Some comparisons have been made with the Bribery Act 2010, specifically Section 7, and the “failure to prevent” offence in that legislation. Similar arguments about SMEs were made during the debates that led to that legislation, including the claim that if SMEs were included within it then that would impact on their ability to export. I am sure these are the sorts of arguments the Government have in mind when excluding SMEs from this legislation—that somehow it would be too burdensome for SMEs, some of which, to most of us, are very large companies indeed. So it is germane that in 2015, the government survey of SMEs and the impact of the Bribery Act on them found that nine out of 10 had no concerns or problems whatever with the Act, and that 89% felt it had had no impact on their ability to export.

As the Committee has heard, when your Lordships’ House undertook post-legislative scrutiny of the Bribery Act, it concluded that there was no need for any statutory exemption for SMEs from the Act. The Law Commission similarly received submissions arguing that SMEs should be excluded from corporate liability reform. It disagreed and did not recommend any statutory exemption for SMEs. Furthermore, government research on SME adoption of preventive procedures in relation to the Bribery Act found that the average cost for an SME was £2,730, with medium-sized enterprises spending an average of £4,610. These are tiny figures that could not conceivably justify exclusion of SMEs from this legislation on the basis that it would be too burdensome for them. Points have already been made about the extent to which the Government are encouraging the placing of public procurement contracts with SMEs, and that is also highly significant.

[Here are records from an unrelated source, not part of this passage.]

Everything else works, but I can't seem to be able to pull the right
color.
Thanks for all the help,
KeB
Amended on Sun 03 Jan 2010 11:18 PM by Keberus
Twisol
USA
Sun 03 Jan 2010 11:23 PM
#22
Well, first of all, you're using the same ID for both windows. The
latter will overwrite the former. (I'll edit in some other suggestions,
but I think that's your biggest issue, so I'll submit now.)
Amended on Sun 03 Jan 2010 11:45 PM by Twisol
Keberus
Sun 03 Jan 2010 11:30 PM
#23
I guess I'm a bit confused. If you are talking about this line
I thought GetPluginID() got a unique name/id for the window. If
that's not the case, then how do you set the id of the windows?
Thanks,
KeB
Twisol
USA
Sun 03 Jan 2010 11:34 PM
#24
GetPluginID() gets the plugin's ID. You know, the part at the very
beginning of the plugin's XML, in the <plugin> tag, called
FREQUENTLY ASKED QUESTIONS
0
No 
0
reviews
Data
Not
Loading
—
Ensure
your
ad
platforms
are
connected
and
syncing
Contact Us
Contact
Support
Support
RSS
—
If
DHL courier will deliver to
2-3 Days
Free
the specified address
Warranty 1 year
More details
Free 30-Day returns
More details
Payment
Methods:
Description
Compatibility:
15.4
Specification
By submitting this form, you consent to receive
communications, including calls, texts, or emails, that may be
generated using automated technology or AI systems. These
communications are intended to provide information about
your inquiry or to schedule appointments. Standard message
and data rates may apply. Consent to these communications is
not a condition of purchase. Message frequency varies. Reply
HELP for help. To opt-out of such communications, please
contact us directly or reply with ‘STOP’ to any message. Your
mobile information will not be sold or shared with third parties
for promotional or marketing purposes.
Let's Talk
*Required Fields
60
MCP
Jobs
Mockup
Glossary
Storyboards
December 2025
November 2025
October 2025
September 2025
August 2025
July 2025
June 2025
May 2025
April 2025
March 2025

Since the noble and learned Lord, Lord Garnier, has raised the question of prosecutorial discretion—it seems only yesterday that he was Solicitor-General, but that may be a sign of my age as much as his— I say in support of him that the amendment as drafted places a great deal of discretion at the disposal of prosecutors. The defence set out under new subsection (3)(b) is:

“It is a defence for the relevant body to prove that, at the time the fraud offence was committed … it was not reasonable in all the circumstances to expect the body to have any prevention procedures in place”.

That is a potential carve-out that would deal with any problem or concern the Government have that the amendment’s impact might be disproportionate on SMEs. For all the reasons I have set out, I do not believe that it would be. I believe the real effect would be to leave whole swathes of business activity completely unaffected by this legislation so that, in effect, fraud would continue—disgracefully, in my view—to be an under-prosecuted offence.